Ao encaminhar o encerramento de sua campanha - a "veda eleitoral" na Argentina começa na sexta-feira (17) e vai até domingo, quando se realiza o segundo turno -, Javier Milei fez questão de derrubar uma percepção que vinha sendo construída desde o apoio da terceira colocada na eleição, Patricia Bullrich, e do ex-presidente Mauricio Macri.
Ontem à noite, ao responder se a dolarização seguia em seu programa, depois do acordo com Bullrich e Macri, não hesitou:
— É óbvio que vou aplicar.
Não foi uma frase solta. Em entrevista a um canal de TV a cabo, justificou:
— A dolarização tem a ver com duas partes: por um lado, como se limpam as leliqs (nome da taxa básica de juro na Argentina, como a Selic no Brasil), e por outro, como se limpa a base monetária. "Com uma operação financeira, em três meses posso limpar as leliqs, que implica poder abrir o cepo sem que haja uma hiperinflação". Abrir o cepo significa liberar as restrições existentes hoje a operações com dólares, cujo objetivo é proteger as débeis reservas internacionais da Argentina.
Ou seja, não só Milei derrubou a ideia de que "terceirizaria a economia" para Bullrich e Macri, como se especulava. Também reafirmou uma de suas principais - e mais polêmicas - teses. Em pesquisa realizada pela Atlas - uma das poucas que chegou perto do resultado do primeiro turno - entre 10 e 13 de outubro, 55% da população argentina rejeita a troca do peso pelo dólar. E, ao menos em tese, a dolarização teria de ser aprovada no Congresso, onde Milei não terá maioria. Mas em mais um sinal de que o plano é sério, o candidato admitiu problemas práticos no processo de substituição:
— Quanto à base monetária, existe um problema que não é pequeno: a maior cédula da Argentina é de 2.000 pesos, que compra dois dólares no câmbio paralelo. Então, há um problema da quantidade de notas que precisamos. O processo de conversão da base necessita de mais tempo, Equador necessitou de nove meses.
Considerado a mente por trás da dolarização, o economista Emilio Ocampo afirmava, até há poucos dias, que "passou o tempo" em que a Argentina poderia salvar o peso, ter um banco central e uma política cambial própria. Ocampo já foi apontado por Milei como "o último presidente do banco central", antes do fechamento da instituição - outra de suas propostas supostamente desidratadas neste segundo turno que foi reafirmada pelo candidato autodefinido como "anarcocapitalista".

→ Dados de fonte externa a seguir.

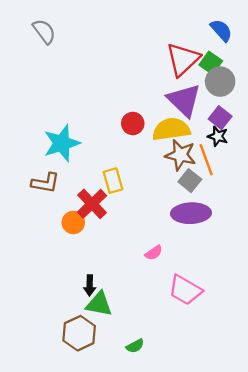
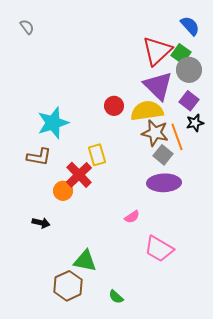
gray semicircle: (44, 31) -> (27, 27), moved, size x0.7
black star: (218, 136) -> (195, 123), moved, turned -30
black arrow: (90, 285) -> (41, 223), moved, turned -78
green semicircle: (135, 346) -> (116, 297), turned 70

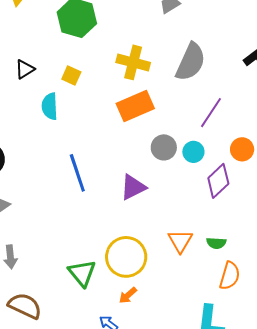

Nos últimos dias, Ocampo e outros assessores de Milei saíram circulação - em tese, para não alimentar a polêmica que acabou escancarada pelo próprio candidato. Antes de se afastar, o economista sustentava que o melhor, para a Argentina, seria "um choque severo" e dolarizar a economia "enquanto ainda é possível".
Quando custaria a dolarização na Argentina
Conforme estudo do O Instituto Internacional de Finanças (IIF), a dolarização exigiria entre US$ 30 bilhões e US$ 40 bilhões. A entidade, que se apresenta como "associação global da indústria financeira", ou seja, representa os bancos, avalia que o BC argentino "não tem mais reservas disponíveis" e que a alternativa, "captar dólares no mercado", "parece impraticável diante do pouco apetite de investidores estrangeiros por dívida".
Para manter a promessa de campanha reafirmada ontem, o país teria de passar por uma "dolorosa recessão" - com queda no PIB estimada em 3,5% - e uma redução de 15% nas importações, para obter US$ 20 bilhões para as reservas. Nesse caso, sobra para o Brasil: no ano passado, vieram daqui 19,6% das compras da Argentina, atrás apenas da China, com 21,5%, ou seja, em partes quase iguais. E a decisão impactaria diretamente o Rio Grande do Sul que, pela proximidade geográfica e cultural, vende muito ao país vizinho.